A primeira sessão fotográfica com patudos para adoção foi em 2015 no Refúgio do Ruff. Já costumava fotografar animais em estúdio, gostava muito do resultado e achei que podia fazê-lo numa Associação para ajudar nas adoções. O impacto foi muito bom, com centenas de partilhas e algumas adoções. Tentei na altura fazer o mesmo noutros sítios, mas não se proporcionou.
Em 2019, voltei a esta ideia e é então que surge o projeto Be My Friend. Um projeto fotográfico que pretende dar visibilidade aos animais das Associações e Canis.


Qual o papel da arte, mais concretamente da fotografia, na ajuda da adoção animal?


Neste caso concreto é dar visibilidade a animais que de outra forma não a teriam. Essa visibilidade permite acontecerem adoções onde as pessoas fazem centenas de km para ir buscar o animal.


A fotografia apela aos mais diversos estímulos visuais, de que forma isso pode levar uma pessoa a adotar?


Com estas fotografias pretende-se criar mais empatia entre os animais e quem vê as fotos, potenciando desta forma as adoções. A ideia de fotografar mais próximo do focinho é para captar melhor as expressões e a essência do animal.
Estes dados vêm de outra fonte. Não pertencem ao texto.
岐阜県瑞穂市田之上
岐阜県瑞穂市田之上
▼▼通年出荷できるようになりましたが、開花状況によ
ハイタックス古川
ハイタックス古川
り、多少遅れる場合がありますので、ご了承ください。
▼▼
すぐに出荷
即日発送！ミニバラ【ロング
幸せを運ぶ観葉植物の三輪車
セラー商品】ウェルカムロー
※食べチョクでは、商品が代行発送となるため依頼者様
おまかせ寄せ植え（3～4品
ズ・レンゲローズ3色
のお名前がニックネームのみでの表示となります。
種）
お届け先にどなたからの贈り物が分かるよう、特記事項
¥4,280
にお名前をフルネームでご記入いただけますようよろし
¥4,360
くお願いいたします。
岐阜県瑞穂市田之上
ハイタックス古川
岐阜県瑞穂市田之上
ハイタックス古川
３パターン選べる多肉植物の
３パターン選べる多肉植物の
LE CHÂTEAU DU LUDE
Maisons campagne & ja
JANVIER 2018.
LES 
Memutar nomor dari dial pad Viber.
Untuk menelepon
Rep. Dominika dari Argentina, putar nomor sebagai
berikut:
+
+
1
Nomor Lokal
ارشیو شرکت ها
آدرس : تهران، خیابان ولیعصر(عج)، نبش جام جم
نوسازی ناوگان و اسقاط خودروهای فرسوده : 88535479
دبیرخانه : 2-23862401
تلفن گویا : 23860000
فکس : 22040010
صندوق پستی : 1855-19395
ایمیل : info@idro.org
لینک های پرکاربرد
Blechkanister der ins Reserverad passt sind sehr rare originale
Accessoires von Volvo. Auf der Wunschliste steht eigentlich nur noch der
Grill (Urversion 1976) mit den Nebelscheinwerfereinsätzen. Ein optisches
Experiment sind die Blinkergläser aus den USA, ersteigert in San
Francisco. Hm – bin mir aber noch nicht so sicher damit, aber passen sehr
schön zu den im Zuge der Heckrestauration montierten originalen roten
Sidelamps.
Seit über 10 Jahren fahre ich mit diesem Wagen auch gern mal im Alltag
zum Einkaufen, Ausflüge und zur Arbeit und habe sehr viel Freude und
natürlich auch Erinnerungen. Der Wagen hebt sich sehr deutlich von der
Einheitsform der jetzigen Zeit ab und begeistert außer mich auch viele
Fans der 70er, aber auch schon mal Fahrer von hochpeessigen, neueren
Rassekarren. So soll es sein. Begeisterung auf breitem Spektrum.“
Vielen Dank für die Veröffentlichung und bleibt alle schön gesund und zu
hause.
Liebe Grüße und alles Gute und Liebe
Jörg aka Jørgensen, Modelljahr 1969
Como é todo o processo de sessão fotográfica? É feito apenas pelo fotógrafo ou existe uma equipa que acompanha o mesmo até os diversos canis?


Para algumas sessões fotográficas vou sozinho, noutras levo alguém para ajudar nas poses dos animais. Mas, seja em Associações ou em Canis, conto sempre com a ajuda incansável dos voluntários/funcionários.


Quais as maiores dificuldades do projeto? É fácil controlar os cachorros e conseguir um bom retrato sem muitas repetições?


A maior dificuldade é mesmo essa, de conseguir que os patudos estejam sossegados para a fotografia. Requer muita paciência e alguns truques.

O projeto apoia a causa da adoção animal unicamente com o recurso à arte, ou também existem apoios alimentares e veterinários por parte do Be my Friend?


Já ajudámos Associações com apoios alimentares e veterinários, conseguidos através de donativos dos nossos seguidores. Seria muito bom se, sempre que fosse fazer uma sessão fotográfica, pudesse levar ração ou algo que aquela Associação necessitasse.


A divulgação do projeto tem aumentado muito nos últimos meses, muito por conta das redes sociais, considera que a partilha dos perfis sociais podem ter impacto na adoção dos animais nos canis portugueses, e desta forma todos podemos contribuir de forma direta ou indireta no projeto?


As redes sociais são o principal meio de divulgação e é ali que os animais ganham maior visibilidade. As interações dos seguidores, com os "gostos", comentários, "saves" e partilhas, é essencial e ajuda imenso!


Existem previsões para alargar o leque de canis parceiros, por exemplo na cidade de Viseu?


O objetivo é conseguir ir a todos os canis e associações. A disponibilidade é limitada e os pedidos são muitos, mas conto também ir a Viseu.


Agora o projeto saiu das redes sociais e do website do Be my Friend e foi até à população, com diversas exposições. De que forma é importante esta divulgação mais presencial? E qual o objetivo com estas exposições?


Serão sete exposições, nos centros comerciais geridos pela CBRE. Tem a vertente artística, de expor os retratos, e pretendemos também aumentar a visibilidade dos animais e incentivar a adoção. As fotografias expostas estão num formato grande e causam ainda mais impacto do que nas redes sociais.

 

Sabia que?

O ano de 2019 foi recorde nos maus-tratos a animais, tendo sido registadas pela Guarda Nacional Republicana 4.142 denúncias através da Linha SOS Ambiente e Território. Parte destes animais tiveram como destino, os canis e associações que, cada vez menos, têm recursos humanos e materiais para conseguirem realizar esta tarefa.